- Poster
- Directed by: Manivannan
- Screenplay by: Manivannan R. M. Veerappan
- Story by: R. M. Veerappan R. Selvaraj
- Produced by: R. M. Veerappan V. Tamil Azhagan V. Selvam V. Thangaraj
- Starring: Sathyaraj; Bhanupriya; Sarathkumar;
- Cinematography: S. Sankar
- Edited by: K. R. Krishnan
- Music by: Deva
- Production company: Sathya Movies
- Release date: 22 March 1991;
- Running time: 140 minutes
- Country: India
- Language: Tamil

= Pudhu Manithan =

Pudhu Manithan is a 1991 Indian Tamil-language film, directed by Manivannan. The film stars Sathyaraj and Bhanupriya, with Sarathkumar as the antagonist. It was released on 22 March 1991 and became a box office hit.

== Plot ==

Kabali, an orphan, lives in a slum with an old Brahmin woman named Pangajam, and he considers her like his mother. Kabali is a fisherman and also the slum's rowdy, but he has a heart of gold. He went to jail many times only because he fought against injustice.

Suganthi, a chorus singer who is also an orphan, often returns home late. For her safety, she uses Kabali's name to avoid the rowdies and lies that she is his girlfriend. One day, Kabali meets her and slaps her for misusing his name. Thereafter, he falls in love with her.

Sundar is a rich man and womanizer. He is able to have any girls he wants by money or force. His mother sympathizes with Suganthi and decides to get her married to Sundar.

When Kabali decides to propose his love to Suganthi, she first tells him that she has accepted Sundar's marriage proposal, and she invites him to the wedding. Kabali is then heartbroken as he knows about Sundar's bad habits, but he decides to hide the truth because he does not want to hurt her feelings.

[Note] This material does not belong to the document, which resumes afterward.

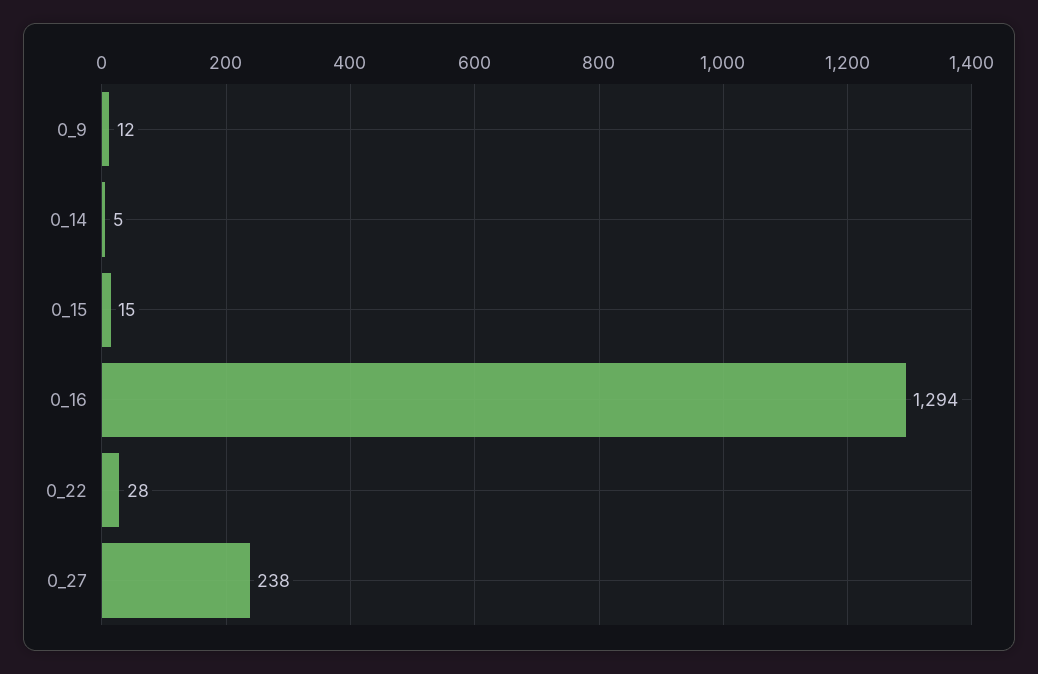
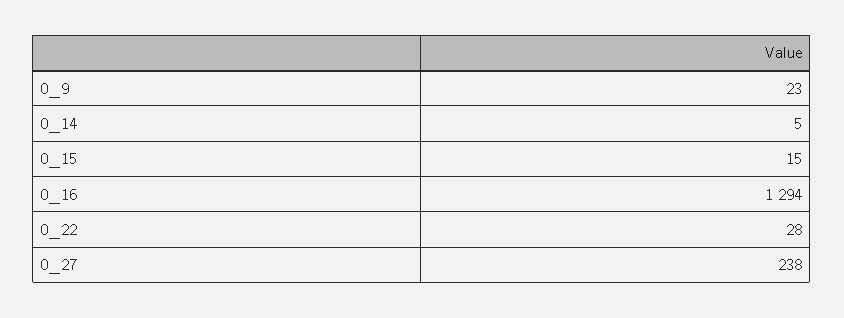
0_9: 12 -> 23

At the wedding day, however, Sundar stops the marriage because he thinks that Suganthi has an illicit affair with Kabali. Kabali tells him that he is wrong and challenges him to arrange their marriage another day. What transpires later forms the crux of the story.

== Soundtrack ==
The soundtrack was composed by Deva.

| Song | Singer(s) | lyricist | Length |
|---|---|---|---|
| "Angam Unathu Angam" | S. P. Balasubrahmanyam, K. S. Chithra | Vairamuthu | 5:49 |
| "Nilavukku Thaalaattu" | S. Janaki | Na. Kamarasan | 4:53 |
| "Othuda Othuda" | Malaysia Vasudevan, Kovai Kamala | Kalidasan | 5:32 |
| "Valaikku Thappiya Meenu" | K. J. Yesudas | Vairamuthu | 4:34 |
| "Thinam Thinam" | K. S. Chithra | Muthulingam | 4:30 |
| "Yelelankuyilae" | K. S. Chithra | Vairamuthu | 4:21 |

== Reception ==
C. R. K. of Kalki called it super entertaining with Manorama, Sathyaraj and director Manivannan as strong pillars. Deva won the Cinema Express Award for Best Music Director.